Describing data inaccurately
Sometimes authors or data visualization creators present accurate data, but they describe the data inaccurately in annotation, surrounding text, the title or caption, or within the data visualization itself. Unless readers take the time to read the data carefully, they will never know that they have been misled, and most readers are apt to trust the author's or creator's interpretation. Consider the data visualization below. Looking at the large title, one might be led to believe that the percentages indicate the percentage of children in the population who suffer each kind of injury. Spinal cord injuries among the general youth population would be alarming to any parent.
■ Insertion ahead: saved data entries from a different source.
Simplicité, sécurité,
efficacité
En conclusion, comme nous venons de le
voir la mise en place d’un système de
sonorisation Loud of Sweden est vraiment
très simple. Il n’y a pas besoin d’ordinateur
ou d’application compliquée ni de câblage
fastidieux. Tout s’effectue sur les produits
However, as the smaller print indicates, the chart shows percentages among all reported injuries to children, not among children themselves. The percentage in the general population is actually a fraction of a percent.
In this graphical display, which appeared in a British tabloid newspaper, the author used accurate data about temperature but he didn't say what kind of temperature he's showing. In fact, the graph shows air temperature, which is a poor indicator of global warming, and, in any case, scientists use several indicators to measure global warming. Note that he also shows only short-term trends, thereby committing another sin of data visualization, which is omitting data.
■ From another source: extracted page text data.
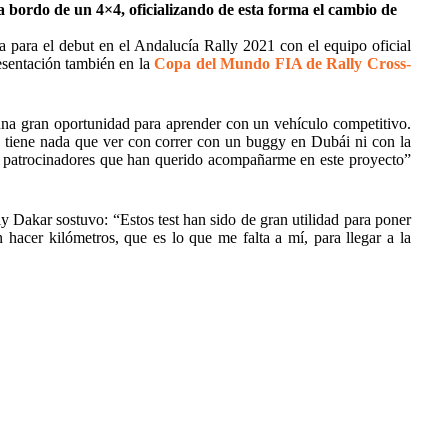
 bordo de un 4×4, oficializando de esta forma el cambio de
ta para el debut en el Andalucía Rally 2021 con el equipo oficial
sentación también en la
Copa del Mundo FIA de Rally Cross-
na gran oportunidad para aprender con un vehículo competitivo.
o tiene nada que ver con correr con un buggy en Dubái ni con la
s patrocinadores que han querido acompañarme en este proyecto”
lly Dakar sostuvo: “Estos test han sido de gran utilidad para poner
hacer kilómetros, que es lo que me falta a mí, para llegar a la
Rendering a data visualization useless
Sometimes data visualizations show and describe data accurately, but the creator does something else to render the data visualization basically useless. One is showing data that does not really fit the intent of the visualization. Here, for example, the data visualization is intended to illustrate the extent and severity of COVID-19, but the creator has used the wrong data. The map shows raw numbers of cases, but percentages of the population in the region would be much more useful for understanding how the virus is impacting communities. In addition, the map uses several bins for ranges under 101, and lumps any number over 101 in one bin. However, 102 cases is much different than 502, and certainly matters when you're considering the severity of the virus.
An even worse case of using the wrong data is taking mismatched data points and using them for comparison. In the following graph, the data on welfare recipients adds up numbers of people in households where one member is a welfare recipient, and compares it to individuals who are employed. In other words, if an adult family member in a household of five receives welfare, the number on the left includes all five people. However, if an adult family member in a household of five is employed, the number on the right only includes that one person.
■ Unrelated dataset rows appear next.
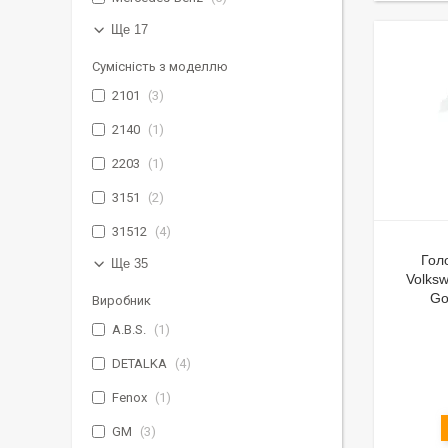
Ще 17
Сумісність з моделлю
2101
3
2140
1
2203
1
3151
2
31512
4
Гол
Ще 35
Volksw
Go
Виробник
A.B.S.
1
DETALKA
4
Fenox
1
GM
3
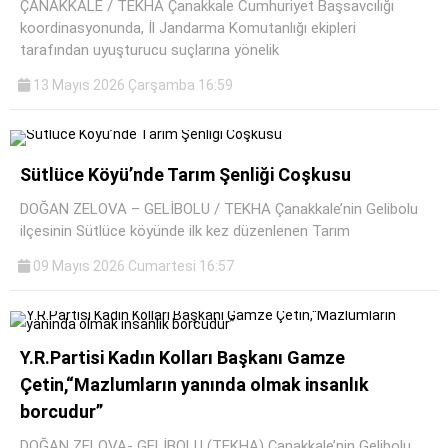
ÇANAKKALE / TEKHA Çanakkale Cumhuriyet Başsavcılığı
koordinasyonunda, İl Jandarma Komutanlığı ekipleri
tarafından uyuşturucu suçlarına yönelik
13 Mayıs 2026 Çarşamba 16:59
Sütlüce Köyü’nde Tarım Şenliği Coşkusu
DOĞAN ZELOVA – GELİBOLU / TEKHA Çanakkale’nin Gelibolu
ilçesinin Sütlüce köyünde ilk kez düzenlenen Tarım
09 Mayıs 2026 Cumartesi 16:57
Y.R.Partisi Kadın Kolları Başkanı Gamze
Çetin,“Mazlumların yanında olmak insanlık
borcudur”
DOĞAN ZELOVA- GELİBOLU (TEKHA) Çanakkale’nin Gelibolu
Other data visualizations just show too much information. They overwhelm the reader to the point that they will probably draw little information from the display. Here are a few examples.
There are numerous ways that data visualization creators and authors can use data to mislead learners. As educators, we have a unique opportunity to help students understand how data can be used to spread misinformation, and to help them develop a critical and discerning eye.